During these beautiful Advent and Christmas days, many of us can be driven to despair. All of the Christmas cards have not been sent out. We have not found just the right gift for some. Our homes may not be immaculate nor perfectly appointed. Our families may be far away, and our relationships may not be near what we would like. And the sense that all should be just so, our desire that for just this brief time of the year we would like all things to be well, clashes with the reality that all is not just so.
The good news is that God is not intimidated by our imperfect lives. God loves us so much that God will make a way in the desert. God will make streams flow in arid deserts, for us.

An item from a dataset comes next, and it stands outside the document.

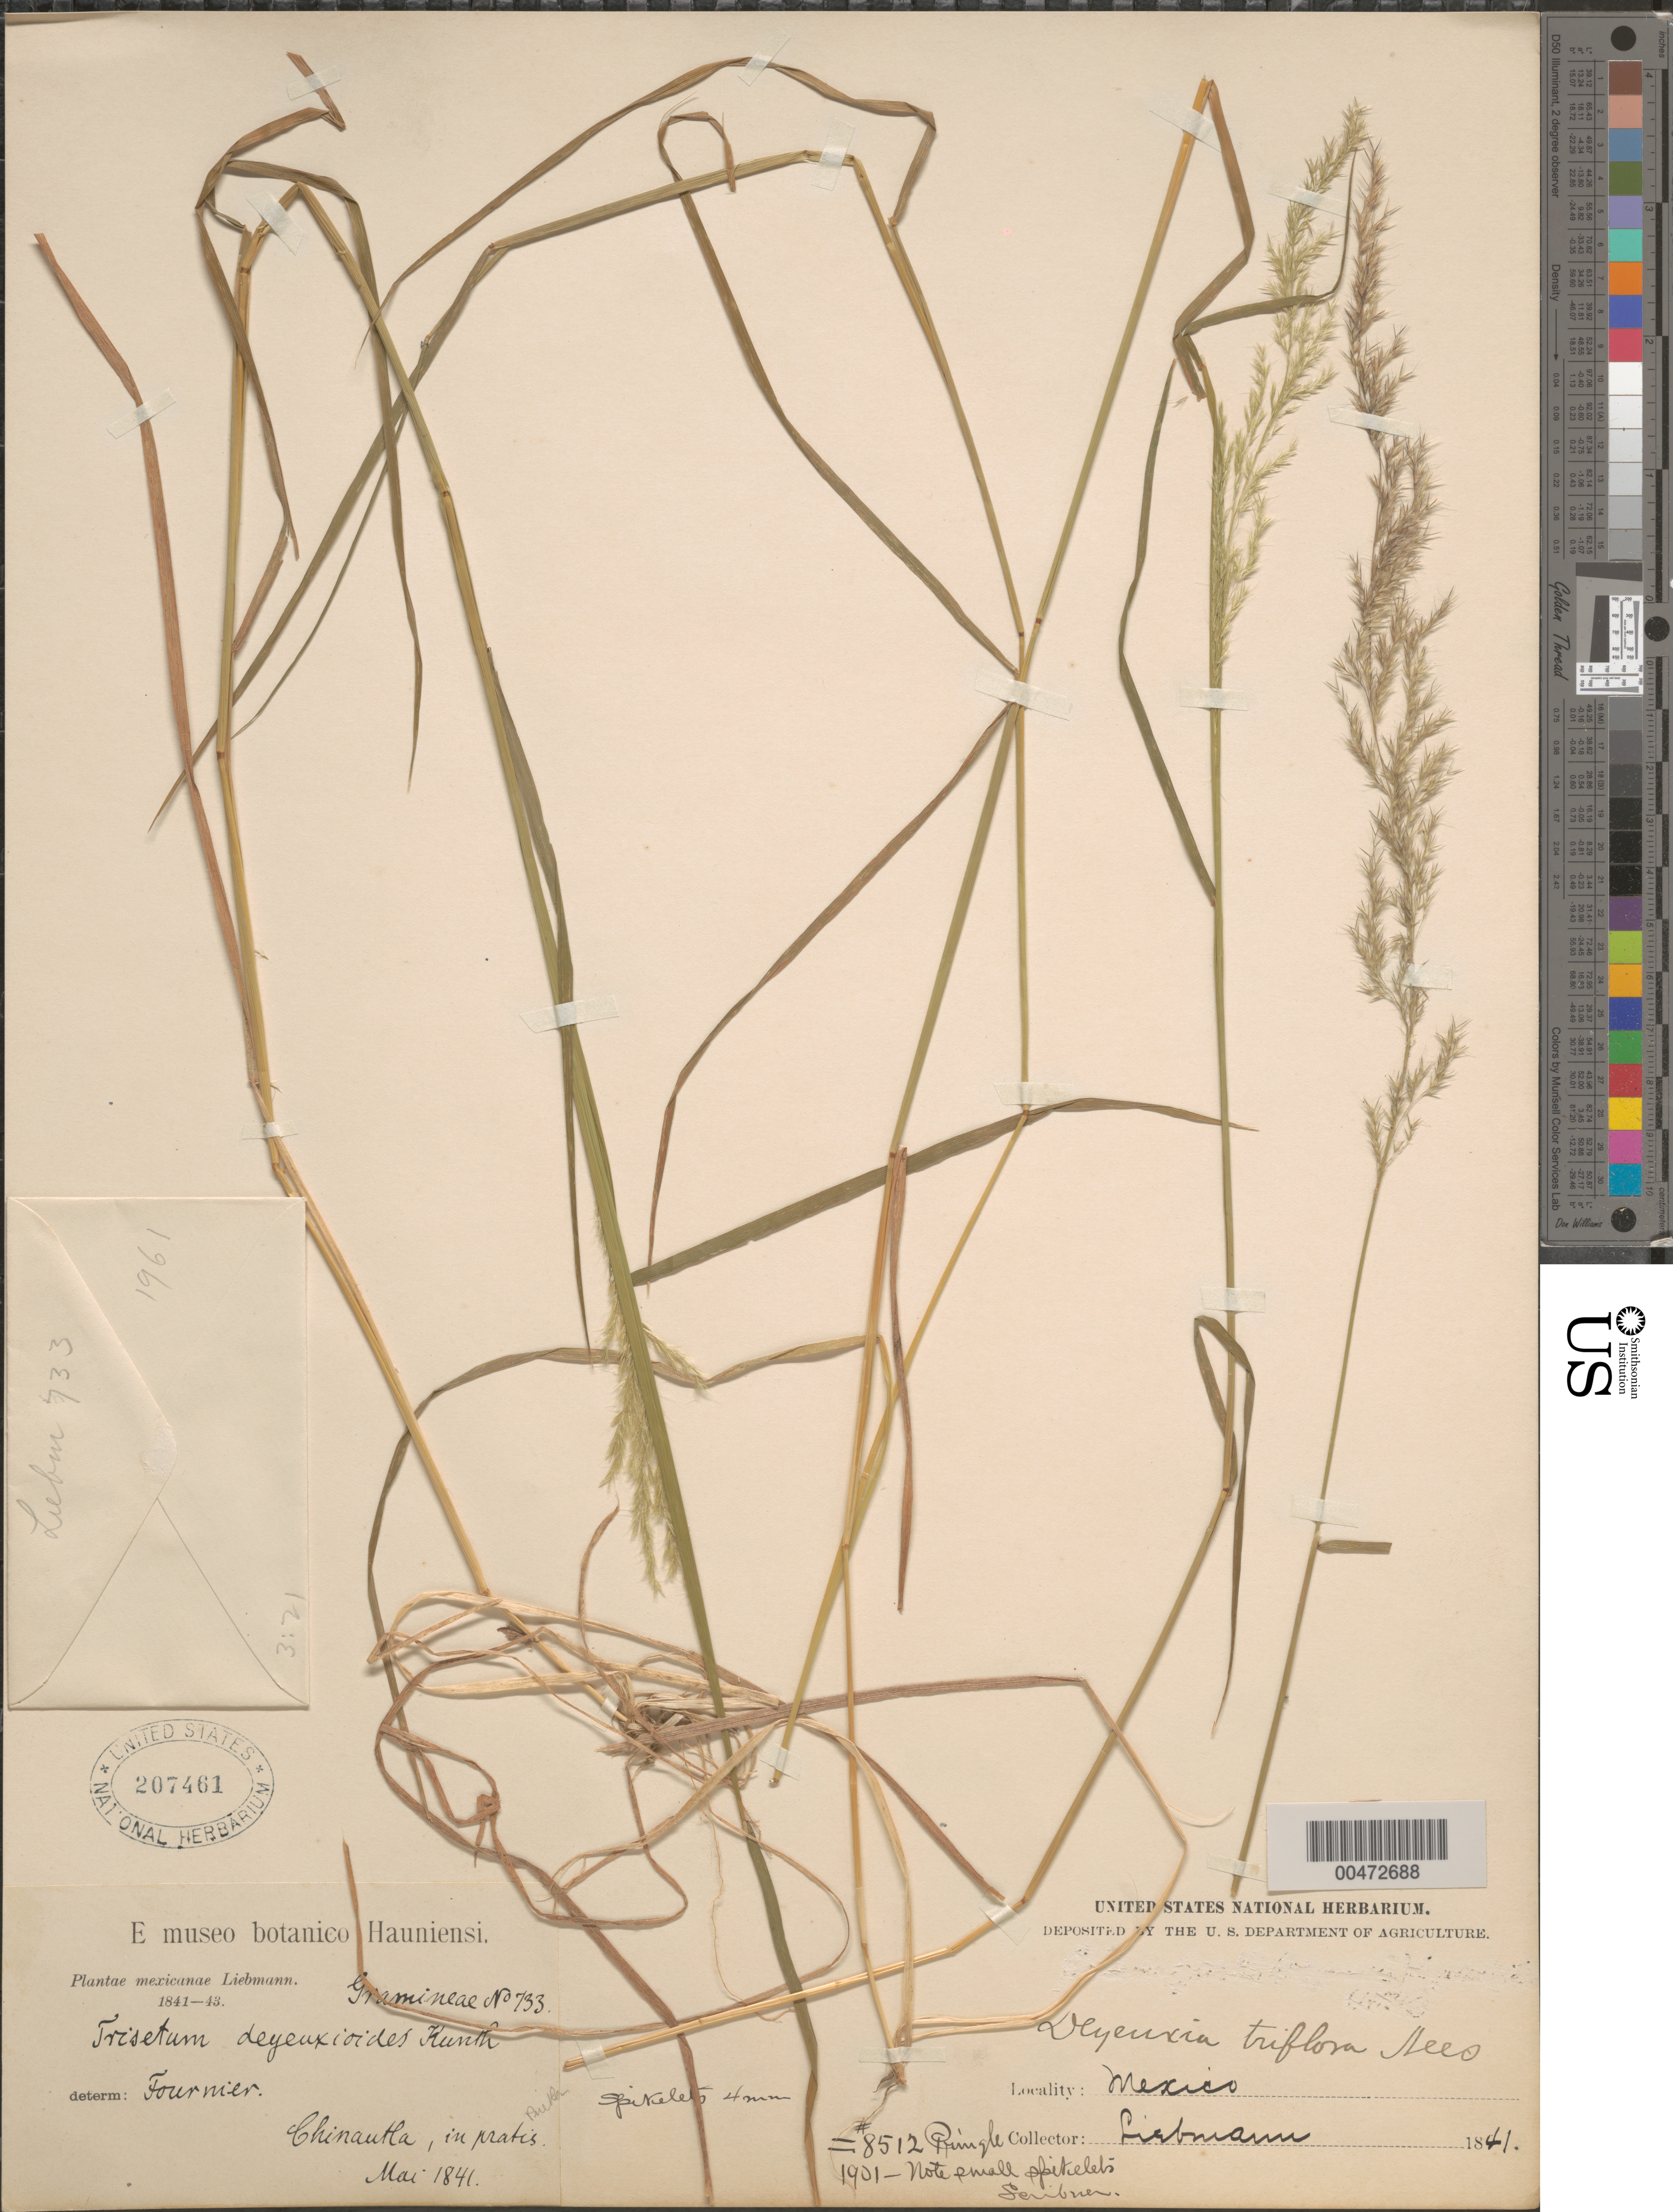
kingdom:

Think about the Nativity. Could the coming of God-with-us, of Immanuel, have been any more difficult and dangerous than it was? When God decided it was time for Jesus to be born, God decided that the birth would happen, not in a free nation, safe and well ordered, but in an occupied country, filled with violence. And the woman chosen to bring Jesus into the world, she was barely a woman, a teenager. Far from being born in a palace, as we might expect the descendant of kings to be, Jesus was born in poverty. Let us not even talk about the healthcare then. And where was the family of Mary or Joseph? It seems they are all alone, first on the road from Nazareth to Bethlehem, and then in the stable of the inn, they were alone.

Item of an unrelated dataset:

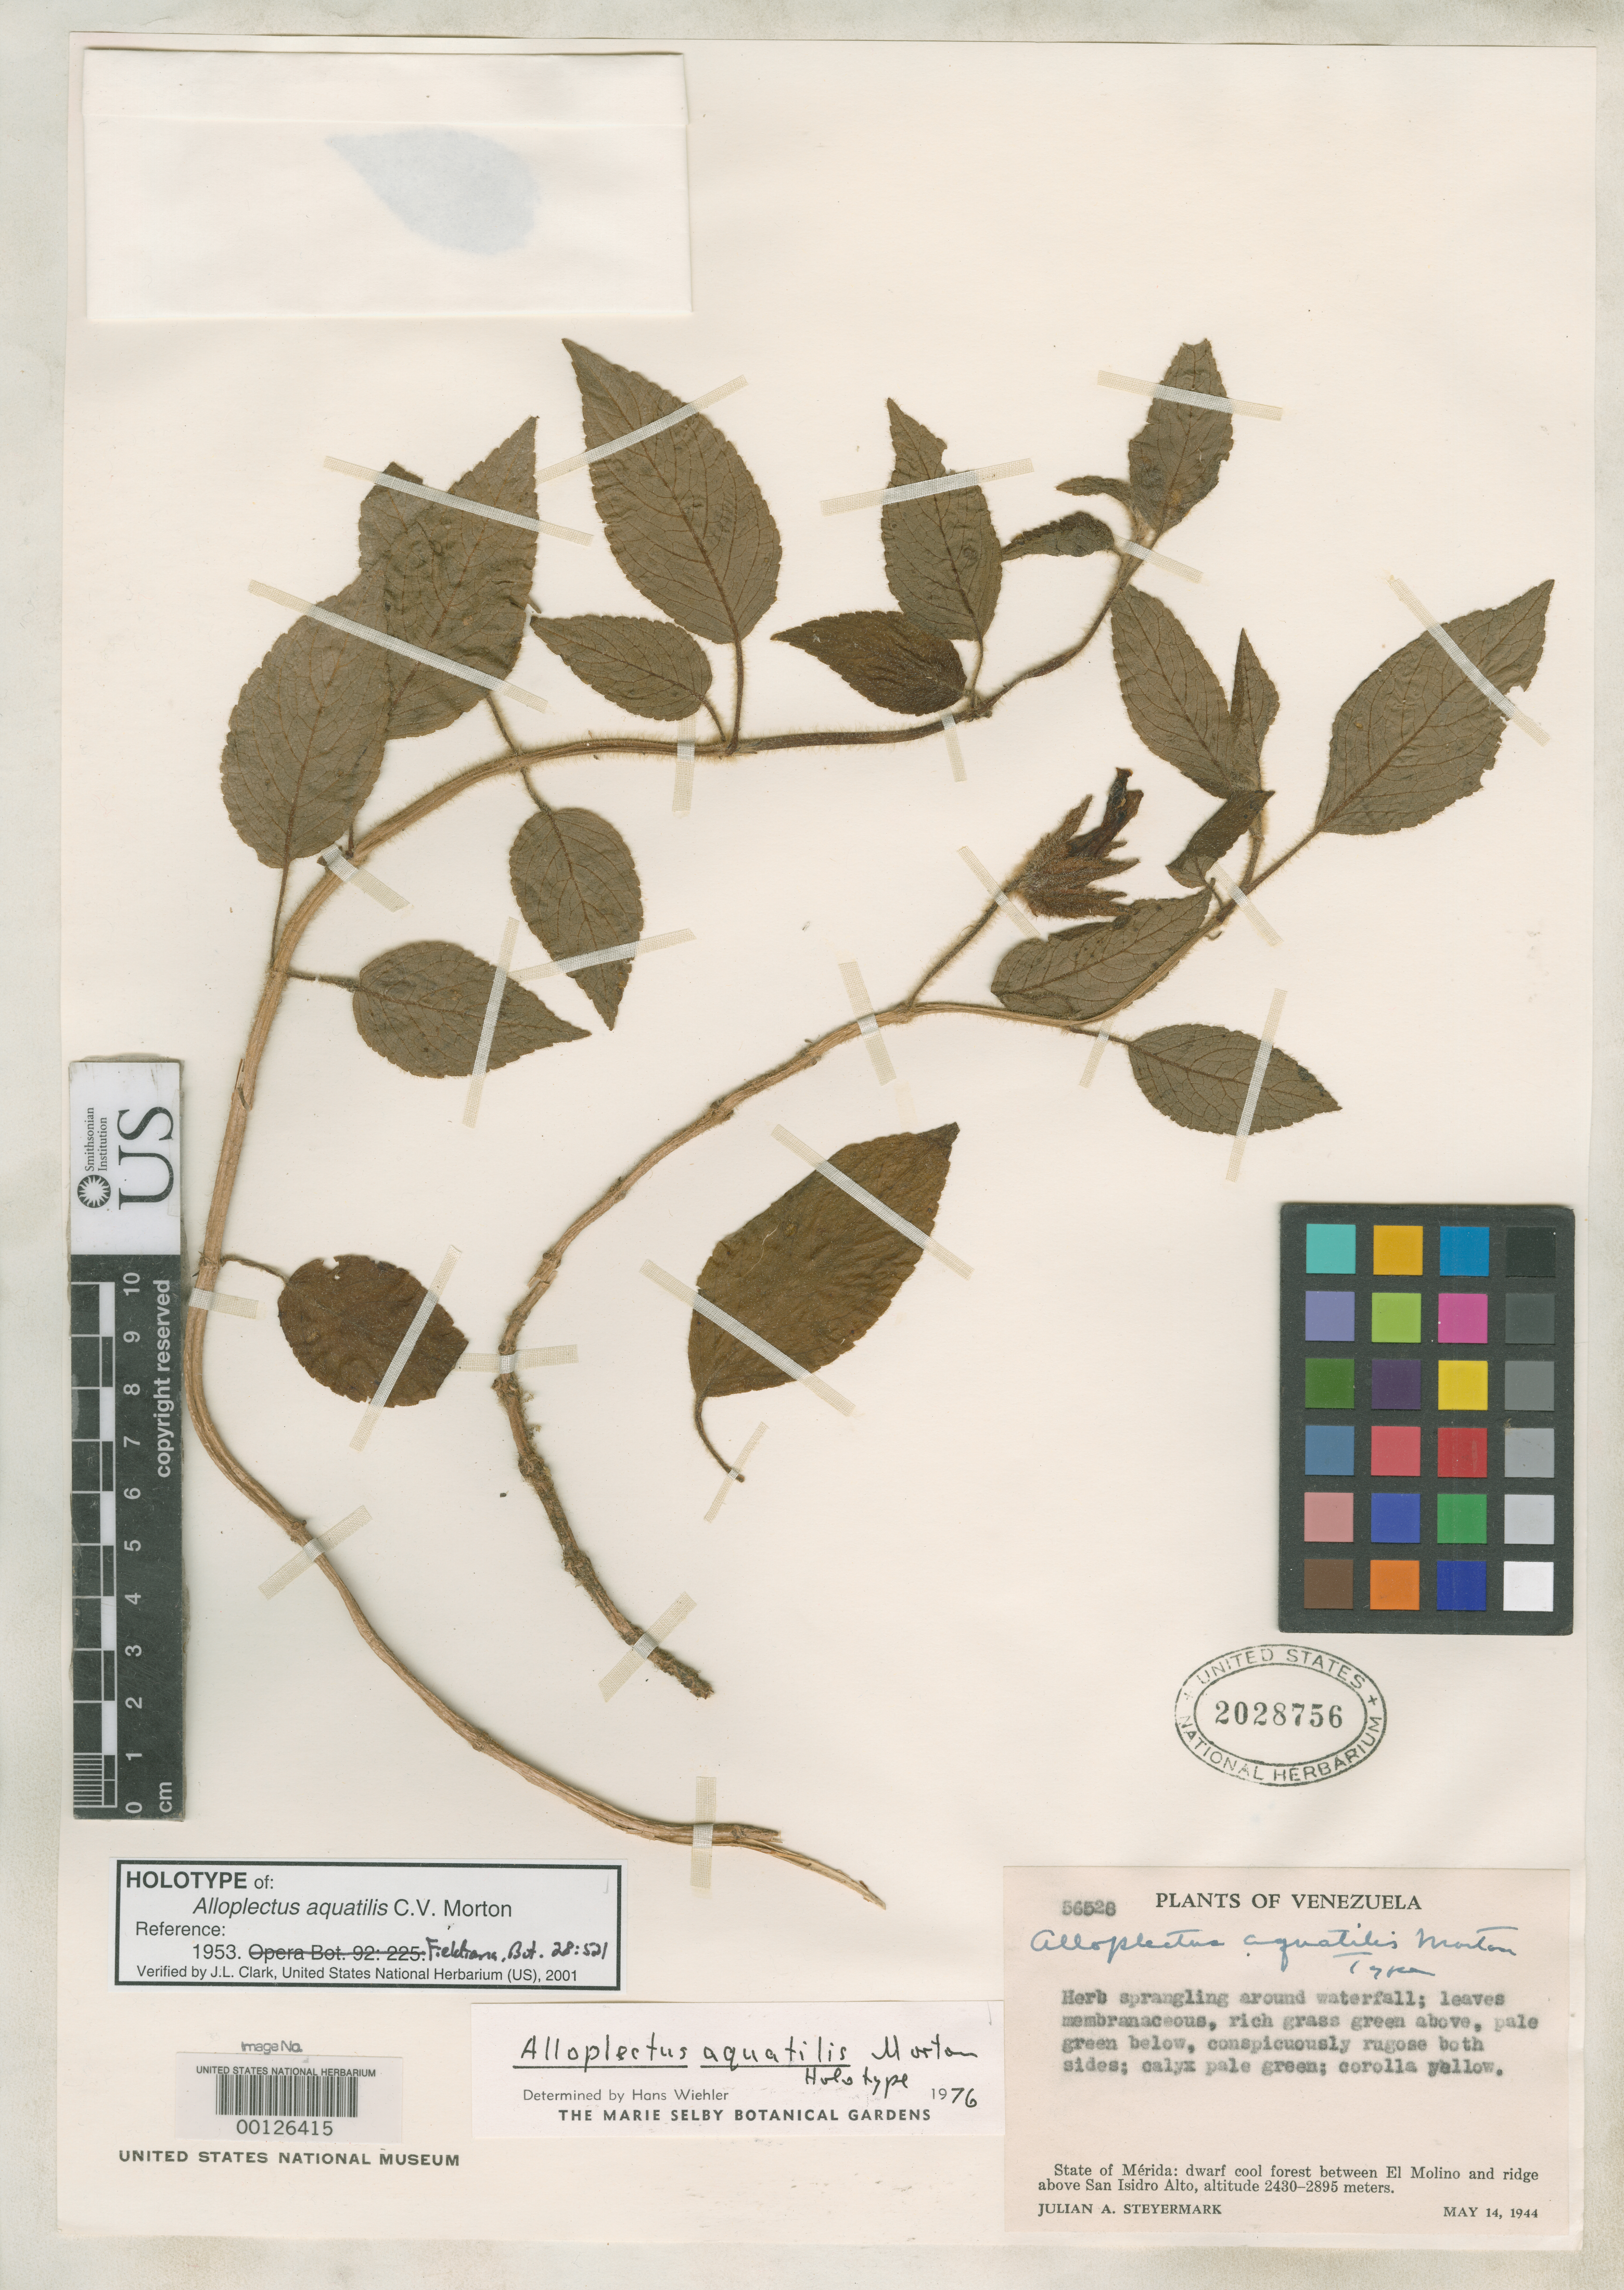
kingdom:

Do you see? How could the coming of Christ among us been more difficult, more risky, more miraculous? Given those circumstances, do you really think God might be put off by our imperfections, or the difficult nature of our families?
God does not require perfection to come among us. Instead we are told over and over that light breaks out in the darkness. Life arises from the very midst of death. And love overcomes hate and fear and isolation. Perfection is not needed.
All that is needed is acceptance of God’s invitation, as Mary accepted the invitation of Gabriel. All that is needed is trust, like Joseph, who trusted the invitation of the angel, and did right by Mary.
When we are open to God’s grace, Christ comes among us, even into the poverty of our natures, even into our humble, imperfect circumstances. And rejoicing and wonder fills us with delight. That does indeed sound like good news to me.
Jesus is no mere figure of the past, who haunts the dusty pages of scripture. His life is not contained in the span of three decades. He is not localized solely in places like Bethlehem, Nazareth, Galilee or Judea. Jesus was before all things, and he will be after all has passed away. He embodied everything we need to know about God. And he remains with us still, going before the Church in its mission, energizing its teaching, preaching and service, and pioneering its efforts to make disciples of all nations.
Jesus is God-with-us, forever and ever. And mere words are just not up to the task of saying all that needs to be said about that reality. Others ways to express that reality are needed, too, like art, music, and the sacraments. For all of the ways that God chooses to speak to us, and come among us, Thanks be to God. Amen.